_WORK ITEM_. Count the lines in the listing below that contain the string "tests". Reply with that number alone.

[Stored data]
┄┄┄┄┄┄┄┄┄┄

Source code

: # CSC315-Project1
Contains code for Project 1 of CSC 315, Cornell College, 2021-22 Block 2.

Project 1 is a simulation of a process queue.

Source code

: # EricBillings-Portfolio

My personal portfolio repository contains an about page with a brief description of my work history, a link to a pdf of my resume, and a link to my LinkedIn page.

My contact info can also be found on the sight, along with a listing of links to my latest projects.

┄┄┄┄┄┄┄┄┄┄

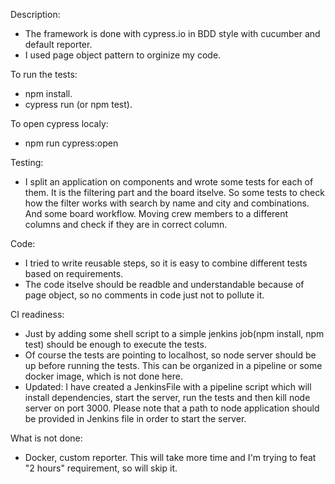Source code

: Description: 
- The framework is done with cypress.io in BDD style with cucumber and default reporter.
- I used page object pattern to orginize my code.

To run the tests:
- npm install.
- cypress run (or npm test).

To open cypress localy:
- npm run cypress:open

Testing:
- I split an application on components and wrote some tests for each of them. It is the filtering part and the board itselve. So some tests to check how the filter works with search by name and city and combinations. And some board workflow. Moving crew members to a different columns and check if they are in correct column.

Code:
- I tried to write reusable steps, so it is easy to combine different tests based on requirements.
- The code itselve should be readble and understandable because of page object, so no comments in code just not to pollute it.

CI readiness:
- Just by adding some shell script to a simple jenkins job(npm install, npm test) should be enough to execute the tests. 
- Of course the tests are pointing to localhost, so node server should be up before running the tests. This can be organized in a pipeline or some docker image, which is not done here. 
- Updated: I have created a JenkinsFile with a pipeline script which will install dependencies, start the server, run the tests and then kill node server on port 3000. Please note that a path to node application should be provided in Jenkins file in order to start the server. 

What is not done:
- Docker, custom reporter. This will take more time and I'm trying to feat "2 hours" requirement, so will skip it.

┄┄┄┄┄┄┄┄┄┄

_EXERCISE RESPONSE_. 6